El ska es una música popular de Jamaica que surgió a finales de la década de 1950 y se consolidó a principios de los años 60. Nació de la fusión entre ritmos tradicionales jamaicanos como el mento y el calypso, y las influencias de rhythm & blues y el jazz importados desde Estados Unidos. El ska original era animado y bailable, con un tempo vivaz que acompañaba las fiestas y las sound systems locales; con el tiempo la energía rítmica se ralentizó y la música ska se transformó en reggae a finales de la década de 1960, pasando por etapas intermedias como el rocksteady.
Los grupos de música ska suelen incluir cantantes, guitarras eléctricas, bajo eléctrico, piano, órgano, saxofón, trompeta y trombón. En el ska, la guitarra eléctrica y el piano normalmente tocan acordes cortos y secos —conocidos como "upstroke" o skank— en el compás, marcando el acento en los tiempos débiles. Si se cuenta "uno y dos y tres y cuatro", el fuera de compás corresponde a la "y" (el contratiempo), que es donde se acentúa el skank. El bajo eléctrico suele realizar líneas melódicas caminantes muy importantes para el groove, mientras que la sección de metales aporta frases cortas y contrapuntos que caracterizan el sonido ska.
Un cantante de ska puede emplear un estilo de canto jamaicano llamado "toasting". Cuando un cantante o DJ está "brindando", emite sonidos, repite palabras, improvisa rimas y grita por el micrófono encima de la instrumentación. Este estilo de expresión vocal y rítmica se adaptó más tarde a la música rap en los años 80 y fue clave para el desarrollo del dancehall y del hip-hop a nivel internacional.
Orígenes e historia
El ska nace en un contexto social de cambios: Jamaica se independiza en 1962 y la música se convierte en una forma de identidad. Productores y bandas locales —entre ellos figuras como Prince Buster, Clement "Coxsone" Dodd y orquestas instrumentales como The Skatalites— ayudaron a definir el género. En la segunda mitad de los años 60, el tempo se redujo y surgió el rocksteady; posteriormente, con énfasis en el uno y la producción más pesada de efectos, llegó el reggae.
Características musicales
- Ritmo y compás: fuerte acento en el contratiempo (offbeat), lo que crea el movimiento característico que invita a bailar.
- Bajo: líneas melódicas y rítmicas que "caminan" y sostienen la armonía.

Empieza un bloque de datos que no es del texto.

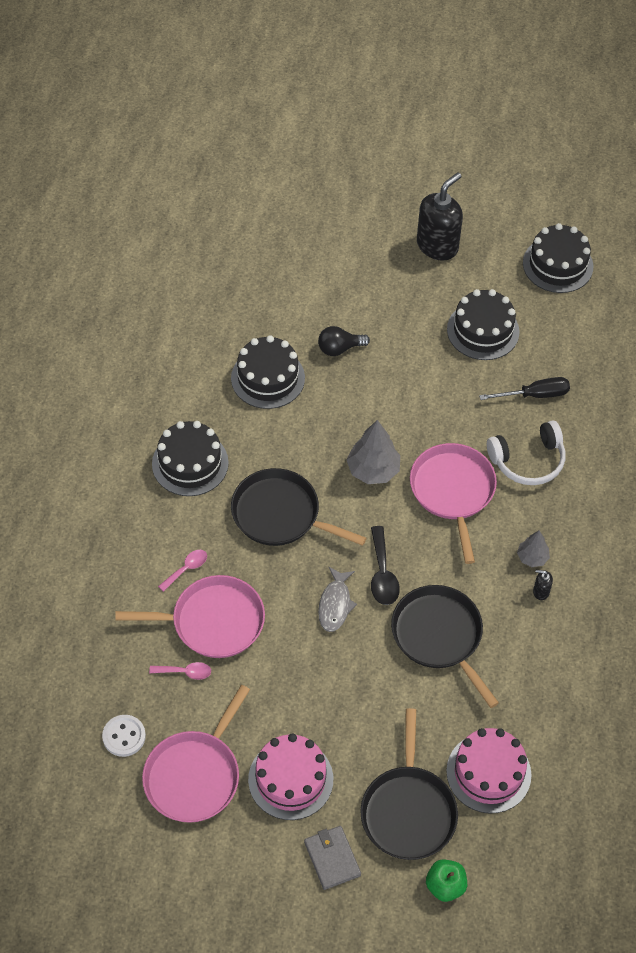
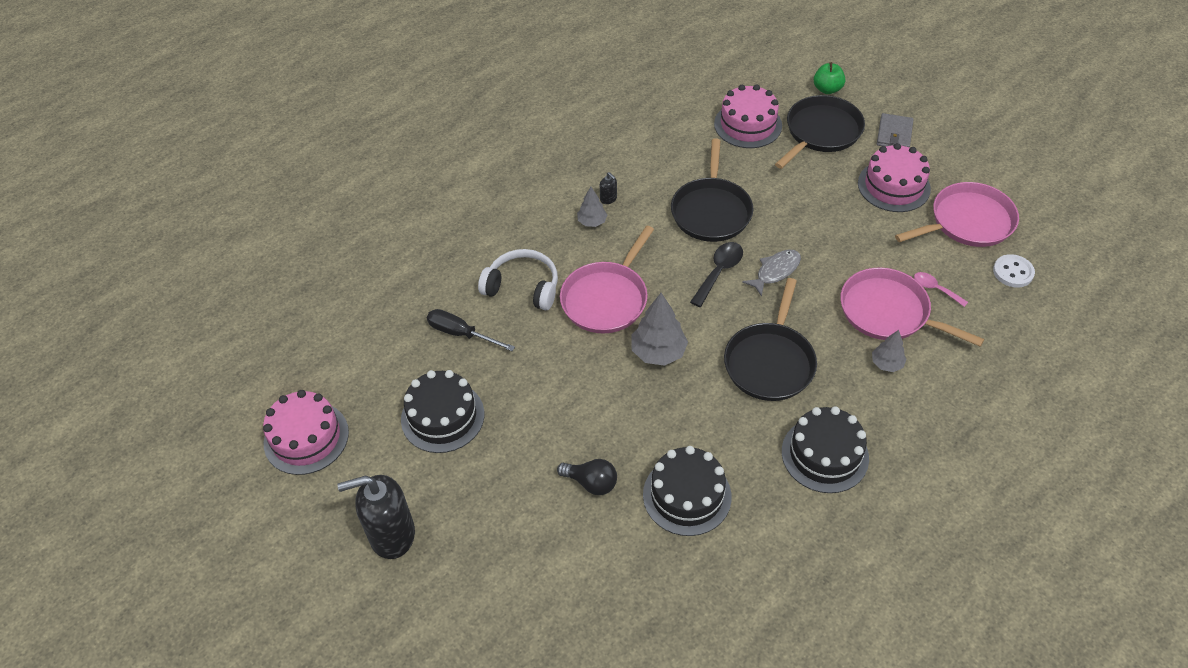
camera: 140 degrees left, 5 degrees down
(186, 569) = (886, 364): pink spoon -> grey tree
(280, 514) = (770, 362): black pan -> black pan turned 45 degrees clockwise
(558, 265) = (306, 437): black cake -> pink cake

- Guitarra/piano: acordes cortos en las "y" del compás (skank).
- Sección de metales: aporta riffs, respuestas y arreglos que enriquecen la textura sonora.
- Producción: en las grabaciones clásicas se usan técnicas de estudio propias de la isla, como reverb y eco, que luego influyeron en el reggae y el dub.
Voz y toasting
El toasting es una técnica de intervención vocal rítmica por parte del DJ o cantante que mezcla recitado, improvisación y juegos de palabras. Nombres como U-Roy y King Stitt popularizaron esta forma; más adelante, el estilo fue esencial para el surgimiento del dancehall y sirvió de puente hacia el MCing del hip-hop. En el ska también están presentes cantantes melódicos que abordan temas de amor, fiesta y crítica social.
Evolución y revivals
Además de la evolución interna jamaicana (ska → rocksteady → reggae), el ska tuvo varias olas de popularidad internacional:
- 1960s: el ska original de Jamaica.
- 1979–1982 (Two Tone): en el Reino Unido surgió el movimiento 2 Tone (The Specials, Madness, The Beat), que mezcló ska con punk y soul y promovió mensajes antirracistas y de unión entre jóvenes blancos y negros.
- Finales de los 80 y 90 (third wave): bandas de Estados Unidos y otras regiones fusionaron ska con punk, rock y pop, llevándolo a nuevas audiencias en todo el mundo.
Temas, estética y legado
Las letras del ska abarcan desde la celebración y el baile hasta asuntos sociales, políticos y la vida cotidiana en Jamaica. La estética asociada al ska incluye elementos como el traje a cuadros o el estilo rude boy, que se ha convertido en un símbolo cultural ligado a la música. El legado del ska es amplio: no solo dio lugar al reggae y al dub, sino que también influyó en el punk, el ska-punk y el hip-hop, y sigue siendo una música viva en escenas locales y festivales internacionales.
Hoy en día, el ska sigue presente tanto en formaciones tradicionales como en propuestas modernas que fusionan géneros. Su ritmo contagioso y su capacidad para combinar fiesta y mensaje mantienen al ska como una pieza fundamental de la música popular global.